▶ _Task instructions_
[1] Answer these from the LTE passage:
(a) In what kind of network are carriers continuing to invest to accommodate new devices?
(b) Which existing networks are carriers beginning to reallocate?
(c) What two things do LTE networks offer more robust versions of?
[2] In the LTE passage, write out everything from "This investment in" down to "vehicles stay connected." again, substituting "trucking companies" for "fleets".

Earlier this month, we detailed how an ever-expanding list of connected devices requires wireless carriers to focus on building networks that offer increased coverage and speed. To accommodate these new devices, carriers are continuing to invest in Long Term Evolution (LTE) networks, which offer more robust coverage and data transmission rates.
This investment in LTE means that carriers are beginning to reallocate existing Code Division Multiple Access (CDMA) and Global System for Mobile Communications (GSM) networks. This shift from lagging, older networks to LTE might make technological sense for wireless carriers but it poses concerns for fleets that are used onboard technology that relies on CDMA and GSM networks for connectivity. Understanding why and how this shift to LTE is happening can help you ensure that your drivers and vehicles stay connected.

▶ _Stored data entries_
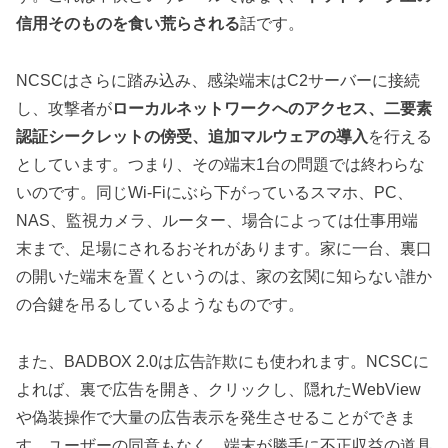
信用そのものを食い荒らされる
話です。
NCSCはさらに踏み込み、感染端末はC2サーバーに接続
し、攻撃者が
ローカルネットワークへのアクセス、二要素
認証シークレットの傍受、追加マルウェアの導入
を行える
としています。つまり、その端末1台の問題では終わらな
いのです。同じWi-Fiにぶら下がっているスマホ、PC、
NAS、監視カメラ、ルーター、場合によっては仕事用端
末まで、足場にされるおそれがあります。家に一台、裏口
の開いた端末を置くというのは、家の玄関に知らない誰か
の合鍵を吊るしているようなものです。
また、BADBOX 2.0は広告詐欺にも使われます。NCSCに
よれば、裏で広告を開き、クリックし、隠れたWebView
や偽装操作で大量の広告表示を発生させることができま
す。ユーザーの同意もなく、端末が勝手に不正収益の道具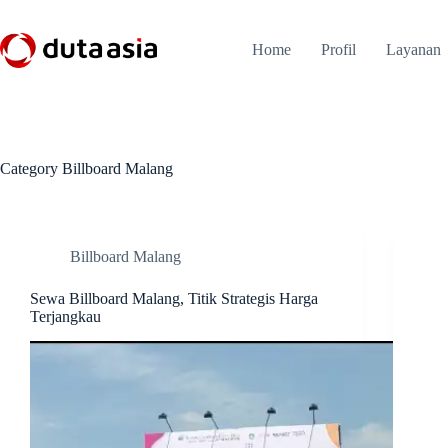
Skip
to
content
Home
Profil
Layanan
Category
Billboard Malang
Billboard Malang
Sewa Billboard Malang, Titik Strategis Harga
Terjangkau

▶ _Exercise solutions_
[1]
(a) Long Term Evolution (LTE) networks
(b) Code Division Multiple Access (CDMA) and Global System for Mobile Communications (GSM) networks
(c) Coverage and data transmission rates

[2]
This investment in LTE means that carriers are beginning to reallocate existing Code Division Multiple Access (CDMA) and Global System for Mobile Communications (GSM) networks. This shift from lagging, older networks to LTE might make technological sense for wireless carriers but it poses concerns for trucking companies that are used onboard technology that relies on CDMA and GSM networks for connectivity. Understanding why and how this shift to LTE is happening can help you ensure that your drivers and vehicles stay connected.